Task description:
Below are some records; output exactly the lines from the line with "wall art: none [522,352,635,462]" to the line with "wall art: present [655,271,744,375]", both ends kept, and nothing more.
+ + + +
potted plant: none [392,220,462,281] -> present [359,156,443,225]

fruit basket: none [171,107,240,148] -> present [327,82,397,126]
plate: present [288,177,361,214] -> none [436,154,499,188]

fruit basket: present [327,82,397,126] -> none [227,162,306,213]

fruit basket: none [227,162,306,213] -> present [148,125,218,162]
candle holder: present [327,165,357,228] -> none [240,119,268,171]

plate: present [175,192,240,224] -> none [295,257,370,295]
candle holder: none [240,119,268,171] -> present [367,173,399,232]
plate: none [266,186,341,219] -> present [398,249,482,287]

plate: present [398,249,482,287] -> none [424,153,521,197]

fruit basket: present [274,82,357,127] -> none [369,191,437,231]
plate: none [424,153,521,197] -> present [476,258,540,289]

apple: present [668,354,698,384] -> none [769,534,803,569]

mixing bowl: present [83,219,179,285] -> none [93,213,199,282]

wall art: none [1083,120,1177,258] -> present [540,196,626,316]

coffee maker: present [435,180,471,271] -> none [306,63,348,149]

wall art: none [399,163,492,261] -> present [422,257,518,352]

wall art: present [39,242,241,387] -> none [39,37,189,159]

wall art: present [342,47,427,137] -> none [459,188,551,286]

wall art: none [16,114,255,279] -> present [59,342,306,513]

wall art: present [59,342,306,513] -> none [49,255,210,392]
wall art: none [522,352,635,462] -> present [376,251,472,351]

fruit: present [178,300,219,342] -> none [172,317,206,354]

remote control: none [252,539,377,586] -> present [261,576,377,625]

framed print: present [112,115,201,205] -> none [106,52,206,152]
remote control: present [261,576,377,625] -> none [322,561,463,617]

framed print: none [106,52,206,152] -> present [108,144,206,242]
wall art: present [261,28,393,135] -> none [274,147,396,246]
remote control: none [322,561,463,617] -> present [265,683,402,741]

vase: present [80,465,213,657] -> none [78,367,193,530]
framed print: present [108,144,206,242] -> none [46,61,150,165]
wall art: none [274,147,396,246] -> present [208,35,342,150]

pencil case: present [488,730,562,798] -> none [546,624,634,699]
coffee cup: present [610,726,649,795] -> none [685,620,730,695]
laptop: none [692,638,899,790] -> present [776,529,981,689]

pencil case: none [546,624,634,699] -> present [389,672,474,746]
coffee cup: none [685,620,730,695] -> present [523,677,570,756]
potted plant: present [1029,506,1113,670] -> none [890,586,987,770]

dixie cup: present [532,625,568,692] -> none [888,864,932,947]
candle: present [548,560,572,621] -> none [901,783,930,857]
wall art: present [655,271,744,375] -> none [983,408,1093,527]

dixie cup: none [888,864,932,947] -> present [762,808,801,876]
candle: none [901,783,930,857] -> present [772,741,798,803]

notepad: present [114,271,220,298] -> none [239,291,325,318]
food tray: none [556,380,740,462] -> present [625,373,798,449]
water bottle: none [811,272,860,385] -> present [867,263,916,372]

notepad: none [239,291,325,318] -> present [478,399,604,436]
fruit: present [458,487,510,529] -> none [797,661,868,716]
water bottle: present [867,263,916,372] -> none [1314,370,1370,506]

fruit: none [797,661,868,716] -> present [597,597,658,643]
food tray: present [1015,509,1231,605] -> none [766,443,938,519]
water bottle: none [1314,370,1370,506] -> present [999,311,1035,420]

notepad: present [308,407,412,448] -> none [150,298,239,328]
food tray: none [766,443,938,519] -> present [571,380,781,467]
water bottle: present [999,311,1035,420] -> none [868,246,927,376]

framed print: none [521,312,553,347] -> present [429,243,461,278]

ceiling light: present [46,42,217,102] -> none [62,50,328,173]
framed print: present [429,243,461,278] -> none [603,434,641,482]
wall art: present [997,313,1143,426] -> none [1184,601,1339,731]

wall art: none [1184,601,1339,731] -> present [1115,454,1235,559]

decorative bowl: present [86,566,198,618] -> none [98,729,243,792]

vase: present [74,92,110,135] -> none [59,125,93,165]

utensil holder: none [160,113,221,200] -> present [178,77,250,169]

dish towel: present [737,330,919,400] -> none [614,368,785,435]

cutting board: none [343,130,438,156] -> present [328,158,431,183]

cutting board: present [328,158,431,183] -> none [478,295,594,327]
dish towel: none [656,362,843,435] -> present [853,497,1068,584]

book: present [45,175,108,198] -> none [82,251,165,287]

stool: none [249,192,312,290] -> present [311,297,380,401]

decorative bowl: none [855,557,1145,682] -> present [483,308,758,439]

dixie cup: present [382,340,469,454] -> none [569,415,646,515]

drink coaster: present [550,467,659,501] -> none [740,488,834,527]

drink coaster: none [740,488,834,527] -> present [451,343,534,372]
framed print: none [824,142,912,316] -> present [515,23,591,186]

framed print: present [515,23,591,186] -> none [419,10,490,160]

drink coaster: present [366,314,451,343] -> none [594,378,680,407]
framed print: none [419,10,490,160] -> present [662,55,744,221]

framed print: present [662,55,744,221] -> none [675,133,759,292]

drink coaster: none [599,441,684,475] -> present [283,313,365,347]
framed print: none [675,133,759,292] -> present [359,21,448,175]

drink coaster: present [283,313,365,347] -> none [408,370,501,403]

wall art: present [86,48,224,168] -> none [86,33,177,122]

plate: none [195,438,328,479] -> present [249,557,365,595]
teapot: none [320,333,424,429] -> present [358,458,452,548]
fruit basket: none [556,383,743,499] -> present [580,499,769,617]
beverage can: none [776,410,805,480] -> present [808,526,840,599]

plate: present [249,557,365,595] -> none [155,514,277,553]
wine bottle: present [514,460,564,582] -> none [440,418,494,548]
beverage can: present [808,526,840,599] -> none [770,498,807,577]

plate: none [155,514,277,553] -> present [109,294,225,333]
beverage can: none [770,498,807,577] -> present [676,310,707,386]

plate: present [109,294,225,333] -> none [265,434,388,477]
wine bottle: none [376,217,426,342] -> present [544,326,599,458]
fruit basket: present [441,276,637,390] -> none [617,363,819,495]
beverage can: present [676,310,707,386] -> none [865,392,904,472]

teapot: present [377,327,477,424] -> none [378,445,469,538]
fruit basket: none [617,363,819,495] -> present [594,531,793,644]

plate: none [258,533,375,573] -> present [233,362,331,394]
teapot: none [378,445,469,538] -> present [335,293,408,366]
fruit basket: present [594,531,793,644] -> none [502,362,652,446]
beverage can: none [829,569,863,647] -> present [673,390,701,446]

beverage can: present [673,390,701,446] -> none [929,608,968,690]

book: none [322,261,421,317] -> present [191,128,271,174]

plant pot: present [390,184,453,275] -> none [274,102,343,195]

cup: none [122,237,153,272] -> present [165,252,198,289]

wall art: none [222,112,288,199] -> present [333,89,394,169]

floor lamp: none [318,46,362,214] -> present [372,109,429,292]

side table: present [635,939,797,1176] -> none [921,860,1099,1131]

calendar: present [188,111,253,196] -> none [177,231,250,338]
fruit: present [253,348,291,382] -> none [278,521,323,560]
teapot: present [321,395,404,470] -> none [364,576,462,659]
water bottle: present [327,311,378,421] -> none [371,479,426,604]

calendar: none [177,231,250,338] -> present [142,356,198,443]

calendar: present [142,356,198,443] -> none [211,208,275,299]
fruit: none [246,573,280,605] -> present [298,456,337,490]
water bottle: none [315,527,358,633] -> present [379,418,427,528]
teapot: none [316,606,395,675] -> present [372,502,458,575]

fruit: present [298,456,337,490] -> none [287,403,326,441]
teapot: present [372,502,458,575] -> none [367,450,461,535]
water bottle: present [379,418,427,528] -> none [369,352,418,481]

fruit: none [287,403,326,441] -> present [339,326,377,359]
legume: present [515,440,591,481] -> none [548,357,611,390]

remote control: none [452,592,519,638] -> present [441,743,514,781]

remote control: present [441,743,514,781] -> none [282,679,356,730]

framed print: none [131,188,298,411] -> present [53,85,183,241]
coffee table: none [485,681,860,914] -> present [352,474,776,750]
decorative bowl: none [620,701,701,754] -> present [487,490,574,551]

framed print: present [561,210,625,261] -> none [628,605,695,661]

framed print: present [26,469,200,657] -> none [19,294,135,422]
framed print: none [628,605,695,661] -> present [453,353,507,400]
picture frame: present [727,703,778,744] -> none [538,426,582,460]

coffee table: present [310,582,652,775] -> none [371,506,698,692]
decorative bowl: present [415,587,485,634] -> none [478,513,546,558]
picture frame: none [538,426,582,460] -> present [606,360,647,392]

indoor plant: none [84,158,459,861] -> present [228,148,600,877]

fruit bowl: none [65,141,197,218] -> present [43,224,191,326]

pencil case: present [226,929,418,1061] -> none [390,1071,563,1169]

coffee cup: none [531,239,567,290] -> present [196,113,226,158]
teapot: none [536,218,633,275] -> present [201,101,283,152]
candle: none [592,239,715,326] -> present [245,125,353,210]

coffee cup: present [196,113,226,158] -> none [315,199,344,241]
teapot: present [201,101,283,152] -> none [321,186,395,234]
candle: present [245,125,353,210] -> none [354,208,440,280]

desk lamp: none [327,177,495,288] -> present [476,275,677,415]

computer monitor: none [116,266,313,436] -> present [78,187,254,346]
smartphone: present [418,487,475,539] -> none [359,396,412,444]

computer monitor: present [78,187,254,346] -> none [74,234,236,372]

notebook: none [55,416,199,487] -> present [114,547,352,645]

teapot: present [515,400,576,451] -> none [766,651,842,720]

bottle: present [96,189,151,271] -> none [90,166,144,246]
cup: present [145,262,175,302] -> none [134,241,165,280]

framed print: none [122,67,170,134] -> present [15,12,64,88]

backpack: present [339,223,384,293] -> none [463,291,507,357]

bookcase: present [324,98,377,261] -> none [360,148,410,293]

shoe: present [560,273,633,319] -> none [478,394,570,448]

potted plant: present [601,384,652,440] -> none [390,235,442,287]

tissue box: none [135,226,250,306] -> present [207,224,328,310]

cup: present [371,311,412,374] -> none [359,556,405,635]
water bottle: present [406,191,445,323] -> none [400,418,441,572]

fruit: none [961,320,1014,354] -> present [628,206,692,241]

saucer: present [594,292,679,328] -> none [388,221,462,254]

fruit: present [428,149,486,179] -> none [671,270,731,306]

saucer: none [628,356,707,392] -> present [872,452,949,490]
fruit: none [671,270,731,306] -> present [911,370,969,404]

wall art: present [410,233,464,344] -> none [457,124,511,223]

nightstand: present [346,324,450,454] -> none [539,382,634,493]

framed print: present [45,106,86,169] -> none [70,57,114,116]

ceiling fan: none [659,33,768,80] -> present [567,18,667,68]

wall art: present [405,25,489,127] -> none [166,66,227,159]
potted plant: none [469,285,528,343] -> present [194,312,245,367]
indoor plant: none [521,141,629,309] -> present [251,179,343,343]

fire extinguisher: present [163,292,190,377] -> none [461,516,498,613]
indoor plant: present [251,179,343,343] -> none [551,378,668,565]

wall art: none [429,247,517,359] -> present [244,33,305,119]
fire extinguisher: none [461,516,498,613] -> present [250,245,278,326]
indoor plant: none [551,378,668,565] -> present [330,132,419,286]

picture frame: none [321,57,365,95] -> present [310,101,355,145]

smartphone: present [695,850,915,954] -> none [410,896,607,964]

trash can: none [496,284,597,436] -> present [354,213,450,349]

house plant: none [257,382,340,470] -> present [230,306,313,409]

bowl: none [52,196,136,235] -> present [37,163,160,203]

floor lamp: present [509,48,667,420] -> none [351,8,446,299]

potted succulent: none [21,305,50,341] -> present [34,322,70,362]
+ + + +
Result below:
wall art: none [522,352,635,462] -> present [376,251,472,351]

fruit: present [178,300,219,342] -> none [172,317,206,354]

remote control: none [252,539,377,586] -> present [261,576,377,625]

framed print: present [112,115,201,205] -> none [106,52,206,152]
remote control: present [261,576,377,625] -> none [322,561,463,617]

framed print: none [106,52,206,152] -> present [108,144,206,242]
wall art: present [261,28,393,135] -> none [274,147,396,246]
remote control: none [322,561,463,617] -> present [265,683,402,741]

vase: present [80,465,213,657] -> none [78,367,193,530]
framed print: present [108,144,206,242] -> none [46,61,150,165]
wall art: none [274,147,396,246] -> present [208,35,342,150]

pencil case: present [488,730,562,798] -> none [546,624,634,699]
coffee cup: present [610,726,649,795] -> none [685,620,730,695]
laptop: none [692,638,899,790] -> present [776,529,981,689]

pencil case: none [546,624,634,699] -> present [389,672,474,746]
coffee cup: none [685,620,730,695] -> present [523,677,570,756]
potted plant: present [1029,506,1113,670] -> none [890,586,987,770]

dixie cup: present [532,625,568,692] -> none [888,864,932,947]
candle: present [548,560,572,621] -> none [901,783,930,857]
wall art: present [655,271,744,375] -> none [983,408,1093,527]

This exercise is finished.